A Holyrood committee has heard evidence that the current law on fatal accident inquiries has discriminated against families of armed forces personnel who lost their lives while on duty.
Moray campaigner James Jones told MSP’s that current legislation needs to be reformed to ensure that hearings into such deaths are held in public with an opportunity for witnesses to be cross-examined under oath.
The former RAF Flight Lieutenant was speaking out over disappointment that no public investigation was to be undertaken into the deaths of the three airmen killed when their Tornado jets collided over the Moray Firth in 2012.
Flight Lieutenant’s Hywel Poole and Adam Sanders died alongside Squadron Leader Samuel Bailey on July 3 that year when their aircraft crashed into the sea during a training mission from RAF Lossiemouth.
In March this year the Crown Office announced that they would not hold a probe into the accident as it would only repeat a service inquiry already carried out by the Military Aviation Authority (MAA). However, Mr Jones told MSP’s at the Scottish Parliament’s justice committee that public interest was not given the same importance in military accidents as would be given to civil accidents.

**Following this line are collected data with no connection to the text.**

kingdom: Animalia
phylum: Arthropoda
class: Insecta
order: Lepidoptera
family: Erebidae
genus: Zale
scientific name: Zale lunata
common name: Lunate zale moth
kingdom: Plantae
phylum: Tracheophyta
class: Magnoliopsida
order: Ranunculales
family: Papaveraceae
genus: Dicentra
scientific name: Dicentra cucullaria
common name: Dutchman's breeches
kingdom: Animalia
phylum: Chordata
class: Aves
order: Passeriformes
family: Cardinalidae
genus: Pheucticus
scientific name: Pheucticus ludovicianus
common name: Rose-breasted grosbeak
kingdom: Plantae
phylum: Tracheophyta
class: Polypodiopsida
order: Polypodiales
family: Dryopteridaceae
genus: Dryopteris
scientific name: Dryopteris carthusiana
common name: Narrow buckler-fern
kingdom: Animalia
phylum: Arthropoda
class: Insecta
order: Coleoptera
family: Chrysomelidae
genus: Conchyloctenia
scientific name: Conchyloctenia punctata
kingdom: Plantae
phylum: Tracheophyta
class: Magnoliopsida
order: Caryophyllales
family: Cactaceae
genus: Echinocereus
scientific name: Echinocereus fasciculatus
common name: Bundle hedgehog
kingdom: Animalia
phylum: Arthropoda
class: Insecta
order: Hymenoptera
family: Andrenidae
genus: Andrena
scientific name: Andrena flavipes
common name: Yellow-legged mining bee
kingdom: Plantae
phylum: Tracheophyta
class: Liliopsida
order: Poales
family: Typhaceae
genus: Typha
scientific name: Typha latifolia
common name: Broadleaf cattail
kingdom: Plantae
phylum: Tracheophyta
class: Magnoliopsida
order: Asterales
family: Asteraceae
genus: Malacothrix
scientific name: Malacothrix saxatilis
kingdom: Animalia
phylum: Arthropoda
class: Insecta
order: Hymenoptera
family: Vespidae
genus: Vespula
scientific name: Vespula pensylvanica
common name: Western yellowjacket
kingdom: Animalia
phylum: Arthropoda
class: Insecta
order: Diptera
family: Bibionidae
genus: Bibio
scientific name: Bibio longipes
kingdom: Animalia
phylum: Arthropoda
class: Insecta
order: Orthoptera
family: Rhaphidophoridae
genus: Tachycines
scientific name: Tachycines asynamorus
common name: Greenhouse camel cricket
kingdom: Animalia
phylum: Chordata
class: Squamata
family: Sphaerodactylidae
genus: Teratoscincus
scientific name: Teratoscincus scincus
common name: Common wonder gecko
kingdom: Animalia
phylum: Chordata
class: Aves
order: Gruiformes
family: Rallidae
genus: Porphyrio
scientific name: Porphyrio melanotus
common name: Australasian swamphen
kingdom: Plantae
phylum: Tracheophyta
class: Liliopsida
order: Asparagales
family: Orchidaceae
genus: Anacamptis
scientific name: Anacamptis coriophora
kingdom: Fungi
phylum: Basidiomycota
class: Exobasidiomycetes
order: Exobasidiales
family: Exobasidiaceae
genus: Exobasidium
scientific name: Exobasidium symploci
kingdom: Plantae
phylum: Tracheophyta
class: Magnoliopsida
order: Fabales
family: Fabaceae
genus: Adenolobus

The committee was hearing evidence as part of their scrutiny of the Inquiries into Fatal Accidents and Sudden Deaths etc (Scotland) Bill.
Mr Jones, who has now retired from the RAF and lives in Forres, said that there was discrimination against military personnel who did not have signed contracts and were considered as Crown appointees. He said: “When there are work-related deaths and a call for a mandated FAI they are not being fitted into that category.
“It think that is wrong and that interpretation seems to go against the intent of the Act. We are all bitterly disappointed about the Crown Office decision not to hold an FAI for this Tornado crash.”
Speaking of the military inquiry, Mr Jones added: “In carrying out the investigation there was no independent judge present and there was no cross-examination. It was, by their definition, an internal investigation.
“Families were not involved – no one was allowed to put forward any questions. This inquiry does not replace a proper inquiry in the public domain – as Lord Cullen says, FAIs are carried out in the public interest and the public interest has not been satisfied in this case.”